-- START Material for this exercise --

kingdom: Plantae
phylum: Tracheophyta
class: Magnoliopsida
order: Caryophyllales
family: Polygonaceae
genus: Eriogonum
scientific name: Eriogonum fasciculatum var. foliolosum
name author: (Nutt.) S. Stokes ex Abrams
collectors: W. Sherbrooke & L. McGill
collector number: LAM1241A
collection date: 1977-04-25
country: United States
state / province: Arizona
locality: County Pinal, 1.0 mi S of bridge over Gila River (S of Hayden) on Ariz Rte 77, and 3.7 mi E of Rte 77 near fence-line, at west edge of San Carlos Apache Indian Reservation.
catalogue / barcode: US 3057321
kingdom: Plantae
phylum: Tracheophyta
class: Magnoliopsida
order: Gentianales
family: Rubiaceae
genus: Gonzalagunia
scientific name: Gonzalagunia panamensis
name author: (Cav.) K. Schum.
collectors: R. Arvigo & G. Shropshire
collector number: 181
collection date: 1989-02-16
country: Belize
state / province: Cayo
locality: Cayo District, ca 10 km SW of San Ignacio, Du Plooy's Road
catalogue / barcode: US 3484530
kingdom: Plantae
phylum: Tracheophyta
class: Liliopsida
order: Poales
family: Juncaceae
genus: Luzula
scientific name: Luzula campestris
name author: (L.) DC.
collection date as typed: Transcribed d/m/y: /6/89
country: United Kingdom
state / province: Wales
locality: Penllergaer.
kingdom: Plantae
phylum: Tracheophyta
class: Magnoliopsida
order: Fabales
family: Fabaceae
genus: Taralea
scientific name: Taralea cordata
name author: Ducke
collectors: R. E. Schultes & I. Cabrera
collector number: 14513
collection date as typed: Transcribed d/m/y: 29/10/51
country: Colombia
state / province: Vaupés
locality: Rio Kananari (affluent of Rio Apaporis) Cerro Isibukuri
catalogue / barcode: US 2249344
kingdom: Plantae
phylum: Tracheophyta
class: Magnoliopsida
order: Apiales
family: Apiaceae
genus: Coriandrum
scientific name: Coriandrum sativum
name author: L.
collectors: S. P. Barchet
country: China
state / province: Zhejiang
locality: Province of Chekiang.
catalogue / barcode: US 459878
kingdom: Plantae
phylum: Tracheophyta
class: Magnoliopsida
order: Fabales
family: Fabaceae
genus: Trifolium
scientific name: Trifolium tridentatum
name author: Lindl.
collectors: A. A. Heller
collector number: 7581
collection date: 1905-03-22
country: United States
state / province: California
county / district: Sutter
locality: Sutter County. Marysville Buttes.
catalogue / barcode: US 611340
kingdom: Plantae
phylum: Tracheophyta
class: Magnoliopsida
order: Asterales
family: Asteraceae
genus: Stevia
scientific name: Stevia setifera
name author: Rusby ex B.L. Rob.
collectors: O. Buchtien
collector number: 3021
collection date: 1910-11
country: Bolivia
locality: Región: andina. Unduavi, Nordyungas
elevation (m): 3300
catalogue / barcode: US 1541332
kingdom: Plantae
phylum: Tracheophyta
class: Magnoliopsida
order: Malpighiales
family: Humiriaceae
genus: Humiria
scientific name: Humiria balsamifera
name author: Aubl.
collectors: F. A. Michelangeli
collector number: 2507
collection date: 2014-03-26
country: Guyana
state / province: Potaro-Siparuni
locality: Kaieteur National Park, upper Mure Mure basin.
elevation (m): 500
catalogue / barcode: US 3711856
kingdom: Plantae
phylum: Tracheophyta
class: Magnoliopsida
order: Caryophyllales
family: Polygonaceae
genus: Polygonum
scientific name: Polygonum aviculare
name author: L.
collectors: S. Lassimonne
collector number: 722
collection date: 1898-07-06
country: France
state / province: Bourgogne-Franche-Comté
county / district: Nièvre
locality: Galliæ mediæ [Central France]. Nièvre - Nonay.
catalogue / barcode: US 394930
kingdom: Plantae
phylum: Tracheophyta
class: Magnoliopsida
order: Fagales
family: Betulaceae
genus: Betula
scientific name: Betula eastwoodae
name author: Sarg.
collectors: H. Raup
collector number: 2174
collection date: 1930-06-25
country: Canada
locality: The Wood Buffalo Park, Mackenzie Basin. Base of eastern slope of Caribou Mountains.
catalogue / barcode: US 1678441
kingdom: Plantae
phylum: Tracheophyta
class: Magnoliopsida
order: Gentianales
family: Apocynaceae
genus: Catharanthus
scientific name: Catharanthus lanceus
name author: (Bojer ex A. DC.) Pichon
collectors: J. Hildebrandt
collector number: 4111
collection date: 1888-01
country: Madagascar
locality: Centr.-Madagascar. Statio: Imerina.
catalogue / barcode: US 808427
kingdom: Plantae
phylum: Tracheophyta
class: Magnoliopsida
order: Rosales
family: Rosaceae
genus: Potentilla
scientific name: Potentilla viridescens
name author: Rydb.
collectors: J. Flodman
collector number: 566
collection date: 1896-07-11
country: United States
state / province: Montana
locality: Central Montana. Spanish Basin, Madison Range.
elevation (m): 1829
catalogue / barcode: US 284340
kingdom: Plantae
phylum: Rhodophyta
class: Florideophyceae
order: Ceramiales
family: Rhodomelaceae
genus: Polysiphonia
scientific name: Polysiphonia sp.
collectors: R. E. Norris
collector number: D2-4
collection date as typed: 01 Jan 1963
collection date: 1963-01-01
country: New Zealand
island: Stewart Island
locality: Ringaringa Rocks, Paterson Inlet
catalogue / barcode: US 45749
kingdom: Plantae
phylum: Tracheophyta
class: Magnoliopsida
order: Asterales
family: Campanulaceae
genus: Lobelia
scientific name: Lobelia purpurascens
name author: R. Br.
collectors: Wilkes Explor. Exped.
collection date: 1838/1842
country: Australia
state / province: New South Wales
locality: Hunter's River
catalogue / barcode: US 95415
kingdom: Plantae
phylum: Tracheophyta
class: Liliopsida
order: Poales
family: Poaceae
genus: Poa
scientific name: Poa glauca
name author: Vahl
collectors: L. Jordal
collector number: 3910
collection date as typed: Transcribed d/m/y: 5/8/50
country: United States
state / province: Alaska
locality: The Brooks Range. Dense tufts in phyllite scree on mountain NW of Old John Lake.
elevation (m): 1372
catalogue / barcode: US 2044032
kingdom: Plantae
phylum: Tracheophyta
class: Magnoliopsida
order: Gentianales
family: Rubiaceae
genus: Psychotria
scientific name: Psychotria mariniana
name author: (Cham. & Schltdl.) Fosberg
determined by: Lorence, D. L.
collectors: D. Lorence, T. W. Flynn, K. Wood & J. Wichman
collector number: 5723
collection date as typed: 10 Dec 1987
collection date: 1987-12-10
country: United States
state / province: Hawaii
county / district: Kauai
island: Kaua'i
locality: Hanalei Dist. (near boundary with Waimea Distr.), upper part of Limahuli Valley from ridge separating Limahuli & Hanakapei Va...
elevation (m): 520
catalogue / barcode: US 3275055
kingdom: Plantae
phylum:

-- END Material for this exercise --

### Written exercise
Could you give the lines of the rows above, from the one containing "scientific name: Lobelia purpurascens" through the end of the rows (both included), as a JSON list of strings with one string per line and blank lines left out?

### Solution below
[
  "scientific name: Lobelia purpurascens",
  "name author: R. Br.",
  "collectors: Wilkes Explor. Exped.",
  "collection date: 1838/1842",
  "country: Australia",
  "state / province: New South Wales",
  "locality: Hunter's River",
  "catalogue / barcode: US 95415",
  "kingdom: Plantae",
  "phylum: Tracheophyta",
  "class: Liliopsida",
  "order: Poales",
  "family: Poaceae",
  "genus: Poa",
  "scientific name: Poa glauca",
  "name author: Vahl",
  "collectors: L. Jordal",
  "collector number: 3910",
  "collection date as typed: Transcribed d/m/y: 5/8/50",
  "country: United States",
  "state / province: Alaska",
  "locality: The Brooks Range. Dense tufts in phyllite scree on mountain NW of Old John Lake.",
  "elevation (m): 1372",
  "catalogue / barcode: US 2044032",
  "kingdom: Plantae",
  "phylum: Tracheophyta",
  "class: Magnoliopsida",
  "order: Gentianales",
  "family: Rubiaceae",
  "genus: Psychotria",
  "scientific name: Psychotria mariniana",
  "name author: (Cham. & Schltdl.) Fosberg",
  "determined by: Lorence, D. L.",
  "collectors: D. Lorence, T. W. Flynn, K. Wood & J. Wichman",
  "collector number: 5723",
  "collection date as typed: 10 Dec 1987",
  "collection date: 1987-12-10",
  "country: United States",
  "state / province: Hawaii",
  "county / district: Kauai",
  "island: Kaua'i",
  "locality: Hanalei Dist. (near boundary with Waimea Distr.), upper part of Limahuli Valley from ridge separating Limahuli & Hanakapei Va...",
  "elevation (m): 520",
  "catalogue / barcode: US 3275055",
  "kingdom: Plantae",
  "phylum:"
]